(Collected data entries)
□ □ □

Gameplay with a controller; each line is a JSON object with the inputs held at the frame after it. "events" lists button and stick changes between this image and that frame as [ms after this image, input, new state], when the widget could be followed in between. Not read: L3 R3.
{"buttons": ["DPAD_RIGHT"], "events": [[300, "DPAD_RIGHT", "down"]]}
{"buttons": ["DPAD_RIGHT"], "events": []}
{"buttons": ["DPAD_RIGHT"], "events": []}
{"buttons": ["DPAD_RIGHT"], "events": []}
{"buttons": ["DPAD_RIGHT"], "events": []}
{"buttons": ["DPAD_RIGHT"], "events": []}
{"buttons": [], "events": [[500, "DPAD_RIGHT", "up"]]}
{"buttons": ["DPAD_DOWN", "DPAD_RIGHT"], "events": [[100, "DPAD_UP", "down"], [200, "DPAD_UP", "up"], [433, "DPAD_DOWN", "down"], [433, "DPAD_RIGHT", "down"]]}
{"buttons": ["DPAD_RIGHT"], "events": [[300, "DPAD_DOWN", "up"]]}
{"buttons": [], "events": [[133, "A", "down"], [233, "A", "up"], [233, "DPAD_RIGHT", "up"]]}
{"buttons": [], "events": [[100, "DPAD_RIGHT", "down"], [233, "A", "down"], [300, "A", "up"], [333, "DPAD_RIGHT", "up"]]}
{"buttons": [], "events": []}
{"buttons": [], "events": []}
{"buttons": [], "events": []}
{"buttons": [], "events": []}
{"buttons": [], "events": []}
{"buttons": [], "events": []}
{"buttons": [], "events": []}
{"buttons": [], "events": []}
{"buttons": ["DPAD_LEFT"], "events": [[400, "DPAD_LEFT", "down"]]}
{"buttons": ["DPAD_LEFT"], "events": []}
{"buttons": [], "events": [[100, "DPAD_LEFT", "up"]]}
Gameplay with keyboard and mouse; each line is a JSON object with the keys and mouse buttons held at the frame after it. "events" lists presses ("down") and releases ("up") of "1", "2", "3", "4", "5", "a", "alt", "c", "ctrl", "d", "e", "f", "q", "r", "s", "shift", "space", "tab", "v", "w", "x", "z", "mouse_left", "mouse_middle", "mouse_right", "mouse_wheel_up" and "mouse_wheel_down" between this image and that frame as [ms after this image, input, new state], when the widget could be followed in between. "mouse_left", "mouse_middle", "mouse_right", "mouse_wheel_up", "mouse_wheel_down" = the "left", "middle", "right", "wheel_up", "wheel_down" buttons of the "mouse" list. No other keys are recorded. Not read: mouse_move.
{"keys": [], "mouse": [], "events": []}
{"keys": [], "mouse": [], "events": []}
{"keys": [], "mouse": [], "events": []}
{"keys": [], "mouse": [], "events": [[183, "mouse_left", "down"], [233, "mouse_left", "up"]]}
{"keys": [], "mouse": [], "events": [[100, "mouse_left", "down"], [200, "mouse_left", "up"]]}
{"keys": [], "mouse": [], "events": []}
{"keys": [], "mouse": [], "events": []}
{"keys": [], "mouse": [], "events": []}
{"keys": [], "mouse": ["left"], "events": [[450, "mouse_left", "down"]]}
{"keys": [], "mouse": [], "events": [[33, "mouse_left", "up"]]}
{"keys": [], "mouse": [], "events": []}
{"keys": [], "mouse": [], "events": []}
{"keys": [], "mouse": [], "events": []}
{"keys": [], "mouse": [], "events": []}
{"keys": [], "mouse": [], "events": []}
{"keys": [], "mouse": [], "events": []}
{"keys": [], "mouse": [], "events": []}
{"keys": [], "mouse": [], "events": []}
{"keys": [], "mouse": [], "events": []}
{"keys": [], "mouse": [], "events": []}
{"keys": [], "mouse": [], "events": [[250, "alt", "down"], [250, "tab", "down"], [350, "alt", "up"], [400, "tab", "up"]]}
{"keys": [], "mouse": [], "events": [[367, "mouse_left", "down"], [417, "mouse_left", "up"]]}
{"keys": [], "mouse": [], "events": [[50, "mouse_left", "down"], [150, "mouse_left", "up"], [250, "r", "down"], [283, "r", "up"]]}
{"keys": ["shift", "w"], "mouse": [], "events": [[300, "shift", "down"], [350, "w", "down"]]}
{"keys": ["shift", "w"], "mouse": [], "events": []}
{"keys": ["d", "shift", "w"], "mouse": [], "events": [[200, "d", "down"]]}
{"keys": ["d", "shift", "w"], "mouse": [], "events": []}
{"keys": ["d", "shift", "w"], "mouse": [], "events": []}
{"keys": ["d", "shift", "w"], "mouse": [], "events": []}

□ □ □

Work required
Please retype all of the records, keeping each line exactly as it is.

Task response
Gameplay with a controller; each line is a JSON object with the inputs held at the frame after it. "events" lists button and stick changes between this image and that frame as [ms after this image, input, new state], when the widget could be followed in between. Not read: L3 R3.
{"buttons": ["DPAD_RIGHT"], "events": [[300, "DPAD_RIGHT", "down"]]}
{"buttons": ["DPAD_RIGHT"], "events": []}
{"buttons": ["DPAD_RIGHT"], "events": []}
{"buttons": ["DPAD_RIGHT"], "events": []}
{"buttons": ["DPAD_RIGHT"], "events": []}
{"buttons": ["DPAD_RIGHT"], "events": []}
{"buttons": [], "events": [[500, "DPAD_RIGHT", "up"]]}
{"buttons": ["DPAD_DOWN", "DPAD_RIGHT"], "events": [[100, "DPAD_UP", "down"], [200, "DPAD_UP", "up"], [433, "DPAD_DOWN", "down"], [433, "DPAD_RIGHT", "down"]]}
{"buttons": ["DPAD_RIGHT"], "events": [[300, "DPAD_DOWN", "up"]]}
{"buttons": [], "events": [[133, "A", "down"], [233, "A", "up"], [233, "DPAD_RIGHT", "up"]]}
{"buttons": [], "events": [[100, "DPAD_RIGHT", "down"], [233, "A", "down"], [300, "A", "up"], [333, "DPAD_RIGHT", "up"]]}
{"buttons": [], "events": []}
{"buttons": [], "events": []}
{"buttons": [], "events": []}
{"buttons": [], "events": []}
{"buttons": [], "events": []}
{"buttons": [], "events": []}
{"buttons": [], "events": []}
{"buttons": [], "events": []}
{"buttons": ["DPAD_LEFT"], "events": [[400, "DPAD_LEFT", "down"]]}
{"buttons": ["DPAD_LEFT"], "events": []}
{"buttons": [], "events": [[100, "DPAD_LEFT", "up"]]}
Gameplay with keyboard and mouse; each line is a JSON object with the keys and mouse buttons held at the frame after it. "events" lists presses ("down") and releases ("up") of "1", "2", "3", "4", "5", "a", "alt", "c", "ctrl", "d", "e", "f", "q", "r", "s", "shift", "space", "tab", "v", "w", "x", "z", "mouse_left", "mouse_middle", "mouse_right", "mouse_wheel_up" and "mouse_wheel_down" between this image and that frame as [ms after this image, input, new state], when the widget could be followed in between. "mouse_left", "mouse_middle", "mouse_right", "mouse_wheel_up", "mouse_wheel_down" = the "left", "middle", "right", "wheel_up", "wheel_down" buttons of the "mouse" list. No other keys are recorded. Not read: mouse_move.
{"keys": [], "mouse": [], "events": []}
{"keys": [], "mouse": [], "events": []}
{"keys": [], "mouse": [], "events": []}
{"keys": [], "mouse": [], "events": [[183, "mouse_left", "down"], [233, "mouse_left", "up"]]}
{"keys": [], "mouse": [], "events": [[100, "mouse_left", "down"], [200, "mouse_left", "up"]]}
{"keys": [], "mouse": [], "events": []}
{"keys": [], "mouse": [], "events": []}
{"keys": [], "mouse": [], "events": []}
{"keys": [], "mouse": ["left"], "events": [[450, "mouse_left", "down"]]}
{"keys": [], "mouse": [], "events": [[33, "mouse_left", "up"]]}
{"keys": [], "mouse": [], "events": []}
{"keys": [], "mouse": [], "events": []}
{"keys": [], "mouse": [], "events": []}
{"keys": [], "mouse": [], "events": []}
{"keys": [], "mouse": [], "events": []}
{"keys": [], "mouse": [], "events": []}
{"keys": [], "mouse": [], "events": []}
{"keys": [], "mouse": [], "events": []}
{"keys": [], "mouse": [], "events": []}
{"keys": [], "mouse": [], "events": []}
{"keys": [], "mouse": [], "events": [[250, "alt", "down"], [250, "tab", "down"], [350, "alt", "up"], [400, "tab", "up"]]}
{"keys": [], "mouse": [], "events": [[367, "mouse_left", "down"], [417, "mouse_left", "up"]]}
{"keys": [], "mouse": [], "events": [[50, "mouse_left", "down"], [150, "mouse_left", "up"], [250, "r", "down"], [283, "r", "up"]]}
{"keys": ["shift", "w"], "mouse": [], "events": [[300, "shift", "down"], [350, "w", "down"]]}
{"keys": ["shift", "w"], "mouse": [], "events": []}
{"keys": ["d", "shift", "w"], "mouse": [], "events": [[200, "d", "down"]]}
{"keys": ["d", "shift", "w"], "mouse": [], "events": []}
{"keys": ["d", "shift", "w"], "mouse": [], "events": []}
{"keys": ["d", "shift", "w"], "mouse": [], "events": []}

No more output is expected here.